Arm has filed a lawsuit against Qualcomm, one of the company’s largest licensees, in the U.S. District Court for the District of Delaware, accusing the group of violating license agreements and trademark infringement. At their core, these are licenses granted to Nuvia, which Qualcomm has transferred.

How poor? an opinion explains that the company is filing a lawsuit against Qualcomm Inc. and its two subsidiaries Qualcomm and Nuvia to enforce contractual obligations that require certain Nuvia designs to be destroyed rather than transferred to Qualcomm. The aim is to obtain an injunction for alleged trademark infringements and damages for the infringements.

Licenses transferred from Nuvia

Arm is suing to protect Arm itself, its partners, and the ecosystem it has built. Qualcomm is accused of transferring the licenses granted by Arm to Nuvia to the new owner without Arm’s consent. Qualcomm announced in January 2021 that it would acquire startup Nuvia for $1.4 billion. The acquisition was successfully completed in March last year. A default restriction in the licensing agreement with Arm resulted in the licenses expiring in March 2022 as a result of the acquisition, the licensor explains.

Before and after that date, Arm made several attempts to reach a resolution with Qualcomm. Qualcomm, on the other hand, violated the licensing agreement with Arm and continued development despite the expired licenses. Arm, therefore, had no choice but to file a lawsuit against Qualcomm and Nuvia to protect his own intellectual property (IP). The arm does not manufacture products itself, but develops CPU cores, GPUs, interconnects, and similar components of processors with Arm microarchitecture and licenses this IP and architecture to third parties.

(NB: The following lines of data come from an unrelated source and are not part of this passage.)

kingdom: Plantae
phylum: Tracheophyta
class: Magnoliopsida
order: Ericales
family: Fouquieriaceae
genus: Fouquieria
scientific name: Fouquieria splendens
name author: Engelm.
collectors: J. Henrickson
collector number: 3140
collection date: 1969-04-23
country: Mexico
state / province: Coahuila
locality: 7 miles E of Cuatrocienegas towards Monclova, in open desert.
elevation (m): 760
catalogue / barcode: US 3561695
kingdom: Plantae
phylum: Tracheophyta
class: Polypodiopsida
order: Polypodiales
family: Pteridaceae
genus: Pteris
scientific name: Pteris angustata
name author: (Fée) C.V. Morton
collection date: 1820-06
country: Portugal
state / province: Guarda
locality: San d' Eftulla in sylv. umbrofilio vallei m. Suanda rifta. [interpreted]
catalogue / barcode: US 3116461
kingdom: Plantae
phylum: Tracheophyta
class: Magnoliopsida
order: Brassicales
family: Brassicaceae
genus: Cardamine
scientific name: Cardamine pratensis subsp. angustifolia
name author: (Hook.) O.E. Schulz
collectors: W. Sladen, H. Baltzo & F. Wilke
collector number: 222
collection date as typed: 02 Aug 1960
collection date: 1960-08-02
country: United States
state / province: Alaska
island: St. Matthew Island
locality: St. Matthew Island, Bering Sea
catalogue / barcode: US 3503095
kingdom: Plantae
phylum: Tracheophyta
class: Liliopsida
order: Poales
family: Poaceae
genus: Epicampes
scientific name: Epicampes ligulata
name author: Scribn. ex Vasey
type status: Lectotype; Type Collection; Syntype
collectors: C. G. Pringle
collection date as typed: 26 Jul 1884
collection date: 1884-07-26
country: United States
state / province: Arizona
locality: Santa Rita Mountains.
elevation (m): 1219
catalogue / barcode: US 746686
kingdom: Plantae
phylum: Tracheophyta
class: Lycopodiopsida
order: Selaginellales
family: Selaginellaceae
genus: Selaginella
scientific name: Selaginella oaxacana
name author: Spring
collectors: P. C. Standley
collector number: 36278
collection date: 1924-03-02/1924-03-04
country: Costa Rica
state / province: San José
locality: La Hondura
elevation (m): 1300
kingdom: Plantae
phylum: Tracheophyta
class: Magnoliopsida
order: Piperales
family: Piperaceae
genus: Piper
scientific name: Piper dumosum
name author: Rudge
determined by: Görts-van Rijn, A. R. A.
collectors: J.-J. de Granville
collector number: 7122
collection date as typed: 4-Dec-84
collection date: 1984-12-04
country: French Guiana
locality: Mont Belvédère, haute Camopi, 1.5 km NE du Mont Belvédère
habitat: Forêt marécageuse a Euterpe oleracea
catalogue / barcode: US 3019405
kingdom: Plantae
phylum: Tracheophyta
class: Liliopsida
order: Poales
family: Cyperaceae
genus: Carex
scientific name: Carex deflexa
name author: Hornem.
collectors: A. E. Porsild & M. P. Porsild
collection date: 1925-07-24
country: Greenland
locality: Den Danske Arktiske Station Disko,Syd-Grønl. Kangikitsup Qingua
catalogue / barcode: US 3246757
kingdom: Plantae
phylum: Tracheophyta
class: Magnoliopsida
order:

Nuvia designs are designed to attack AMD and Intel

Qualcomm has not yet responded. With Nuvia, Qualcomm wants to offer specially developed CPU cores again and thus declare war on AMD and Intel. The goal is the highest performance in the low-power segment, so more than Apple with the M processors or Arm (Cortex) itself. According to Qualcomm CEO Cristiano Amon, the move to Arm (architecture) in the PC segment is inevitable and Qualcomm is very well positioned to become the platform of choice for PCs.

The new Nuvia CPU will become the benchmark for performance and efficiency, Amon said at Investor Day in November 2021, and the company’s own Adreno GPU will be scaled up to the level of discrete desktop GPUs. According to earlier planning, the first samples of the associated chips should go to the first buyers in the course of these six months.